— BEGIN Page —

Believing without Doing?

A certain tension is sometimes perceived between the teachings of the apostles James and Paul about faith and works. James says that true faith cannot exist if it is not externalized in any concrete manifestations. Paul insists that it is faith alone that saves without works.

Believing without Doing? Matthew 13.23!
As for what was sown on good soil, this is the one who hears the word and understands it.
He indeed bears fruit and yields, in one case a hundredfold, in another sixty,
and in another thirty. (Matthew 13.23, English Standard Version – ESV)

This apparent tension is elucidated when one understands that the works mentioned by Paul when he teaches about faith without works are those of the ritual and judicial system of the Old Testament. Faith in Jesus alone saves Christians without them having to subject to a system which was in part designed for helping humanity understand the meaning and the extent of Christ’s death on the cross of Calvary.

Paul warned Christians not to seek salvation on the basis of their submission to the judicial system and ritual prescriptions that had shaped the lives of the Nation of Israel. He also advised Christians against the danger of relying upon the works of the law as a source of salvation rather than on Christ alone through the Holy Spirit. This is the context in which Paul says that faith alone saves without works contributing anything at all.

We must also remember that James and Paul were both present at the Jerusalem Council (Acts 15), where it has been decided that neither circumcision, nor the law of Moses would be imposed on gentile believers (Acts 15:1-2; 15:5-6; 15:10-11; 15:19-20; 15:28-29).

— END Page —

**To-do list:**
1) In the passage on faith and works, which works does Paul mean when he teaches about faith without works?
2) Extend the passage on faith and works, picking up right after its final sentence.

— BEGIN Records supplied —

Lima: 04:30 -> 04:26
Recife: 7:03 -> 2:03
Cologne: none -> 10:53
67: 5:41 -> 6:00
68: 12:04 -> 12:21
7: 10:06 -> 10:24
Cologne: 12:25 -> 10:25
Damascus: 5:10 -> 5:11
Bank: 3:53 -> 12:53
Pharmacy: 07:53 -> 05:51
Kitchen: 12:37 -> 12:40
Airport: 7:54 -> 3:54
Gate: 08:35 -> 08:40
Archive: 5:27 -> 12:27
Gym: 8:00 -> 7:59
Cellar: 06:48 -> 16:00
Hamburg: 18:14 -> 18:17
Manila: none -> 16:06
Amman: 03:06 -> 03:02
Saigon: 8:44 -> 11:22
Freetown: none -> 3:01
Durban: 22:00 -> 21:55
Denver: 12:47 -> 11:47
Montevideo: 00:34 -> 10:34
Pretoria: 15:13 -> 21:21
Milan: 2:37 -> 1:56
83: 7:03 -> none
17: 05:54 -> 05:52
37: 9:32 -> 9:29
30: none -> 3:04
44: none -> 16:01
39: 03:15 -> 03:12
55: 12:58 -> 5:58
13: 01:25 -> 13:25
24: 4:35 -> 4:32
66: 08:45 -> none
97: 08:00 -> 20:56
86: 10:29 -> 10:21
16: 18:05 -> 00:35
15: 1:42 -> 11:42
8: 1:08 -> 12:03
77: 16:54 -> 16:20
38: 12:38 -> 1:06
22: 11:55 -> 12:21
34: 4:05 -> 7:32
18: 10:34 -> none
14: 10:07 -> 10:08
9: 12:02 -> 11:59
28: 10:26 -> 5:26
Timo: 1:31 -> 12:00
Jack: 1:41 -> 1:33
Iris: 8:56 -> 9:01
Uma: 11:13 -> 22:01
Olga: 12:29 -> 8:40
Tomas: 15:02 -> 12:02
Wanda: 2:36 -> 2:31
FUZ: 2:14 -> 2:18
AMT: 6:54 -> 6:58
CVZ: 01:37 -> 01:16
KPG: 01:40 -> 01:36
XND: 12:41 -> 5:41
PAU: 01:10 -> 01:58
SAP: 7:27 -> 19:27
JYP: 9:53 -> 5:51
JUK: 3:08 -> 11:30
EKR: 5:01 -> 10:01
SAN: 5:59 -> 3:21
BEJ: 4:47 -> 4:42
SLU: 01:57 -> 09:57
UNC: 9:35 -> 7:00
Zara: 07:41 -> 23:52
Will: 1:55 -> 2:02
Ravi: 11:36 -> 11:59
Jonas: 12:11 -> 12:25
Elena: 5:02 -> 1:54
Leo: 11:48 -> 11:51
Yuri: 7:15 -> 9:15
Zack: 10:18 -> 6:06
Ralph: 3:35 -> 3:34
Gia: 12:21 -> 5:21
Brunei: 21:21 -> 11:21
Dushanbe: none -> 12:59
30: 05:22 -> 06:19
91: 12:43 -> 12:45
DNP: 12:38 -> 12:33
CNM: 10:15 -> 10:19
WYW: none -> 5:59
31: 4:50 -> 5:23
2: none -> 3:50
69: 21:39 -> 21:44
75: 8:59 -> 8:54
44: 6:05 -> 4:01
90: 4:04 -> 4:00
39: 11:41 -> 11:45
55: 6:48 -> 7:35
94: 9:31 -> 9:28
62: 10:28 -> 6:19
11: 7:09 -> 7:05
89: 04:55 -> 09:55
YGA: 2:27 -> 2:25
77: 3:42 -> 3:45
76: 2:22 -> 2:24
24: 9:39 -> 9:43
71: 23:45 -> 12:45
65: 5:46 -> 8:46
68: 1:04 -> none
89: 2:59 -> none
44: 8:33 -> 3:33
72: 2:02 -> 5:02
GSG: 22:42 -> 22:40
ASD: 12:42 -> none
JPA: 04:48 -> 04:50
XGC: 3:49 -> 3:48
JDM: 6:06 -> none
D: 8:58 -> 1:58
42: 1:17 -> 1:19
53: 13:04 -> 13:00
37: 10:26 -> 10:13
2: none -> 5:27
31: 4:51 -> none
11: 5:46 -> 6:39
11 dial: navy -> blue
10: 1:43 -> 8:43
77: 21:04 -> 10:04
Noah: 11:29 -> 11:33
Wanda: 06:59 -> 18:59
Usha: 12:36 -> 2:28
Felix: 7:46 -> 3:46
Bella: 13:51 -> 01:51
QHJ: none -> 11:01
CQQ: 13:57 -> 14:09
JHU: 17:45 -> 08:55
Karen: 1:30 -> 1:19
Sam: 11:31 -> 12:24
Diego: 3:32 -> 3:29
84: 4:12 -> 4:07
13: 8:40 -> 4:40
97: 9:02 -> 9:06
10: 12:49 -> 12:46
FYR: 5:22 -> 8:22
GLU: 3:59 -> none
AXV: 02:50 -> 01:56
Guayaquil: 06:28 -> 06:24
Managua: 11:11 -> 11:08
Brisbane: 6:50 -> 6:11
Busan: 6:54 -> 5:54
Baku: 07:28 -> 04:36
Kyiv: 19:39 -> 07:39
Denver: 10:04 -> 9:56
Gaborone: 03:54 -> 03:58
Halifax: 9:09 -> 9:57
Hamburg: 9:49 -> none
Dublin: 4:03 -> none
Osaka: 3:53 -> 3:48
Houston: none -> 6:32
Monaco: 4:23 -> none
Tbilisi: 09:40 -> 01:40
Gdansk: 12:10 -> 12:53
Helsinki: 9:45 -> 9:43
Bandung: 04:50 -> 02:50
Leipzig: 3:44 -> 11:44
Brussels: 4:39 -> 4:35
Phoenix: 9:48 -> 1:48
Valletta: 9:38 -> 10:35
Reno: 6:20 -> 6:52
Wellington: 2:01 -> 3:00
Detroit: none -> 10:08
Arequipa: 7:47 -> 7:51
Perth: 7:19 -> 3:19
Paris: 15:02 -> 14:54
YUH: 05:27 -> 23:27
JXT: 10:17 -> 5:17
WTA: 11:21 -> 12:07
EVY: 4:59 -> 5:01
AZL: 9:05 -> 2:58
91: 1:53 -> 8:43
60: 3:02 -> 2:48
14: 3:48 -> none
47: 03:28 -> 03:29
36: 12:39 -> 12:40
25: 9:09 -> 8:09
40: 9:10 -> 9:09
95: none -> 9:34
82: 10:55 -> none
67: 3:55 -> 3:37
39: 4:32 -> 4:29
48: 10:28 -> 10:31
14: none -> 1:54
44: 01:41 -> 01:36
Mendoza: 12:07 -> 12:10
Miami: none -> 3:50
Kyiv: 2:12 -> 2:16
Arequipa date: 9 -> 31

— END Records supplied —

**Answer list:**
1) The works of the ritual and judicial system of the Old Testament.

2)
In several places within Paul’s writing, we hear him say the same thing as James about the concrete manifestation of faith in Christ in the lives of those who claim to belong to the Lord. Quoting from the Catholic Edition of the Good News Translation (GNT), let us consider a short sampling of what do in fact say James and then Paul about the relationship between believing and doing :

James 2:14 – “My friends, what good is it for one of you to say that you have faith if your actions do not prove it? Can that faith save you?”

Paul in Galatians 5:25 – “The Spirit has given us life; he must also control our lives”.

Friends of www.savoiretcroire.ca are invited to read these Bible passages each within its own context. It is not required to be a specialist of Bible interpretation to come to the understanding – as one reads the epistle of James, and of Paul to the Galatians – that both apostles insist on the practical application of faith in specific areas of a believer’s life.

Reading the epistle of Paul to the Galatians will also provide an idea of the issues against which Paul was fighting, and the dangers that threatened the Christians to turn away from the centre of their faith: Christ alone, He who accomplished the requirements of the law on our behalf when He died on the Cross.

In brief, apostles James and Paul speak with one voice : true faith manifests itself externally. The relationship between works and faith must be understood in the context that is specific to each of these two epistles and of the remaining of Scriptures.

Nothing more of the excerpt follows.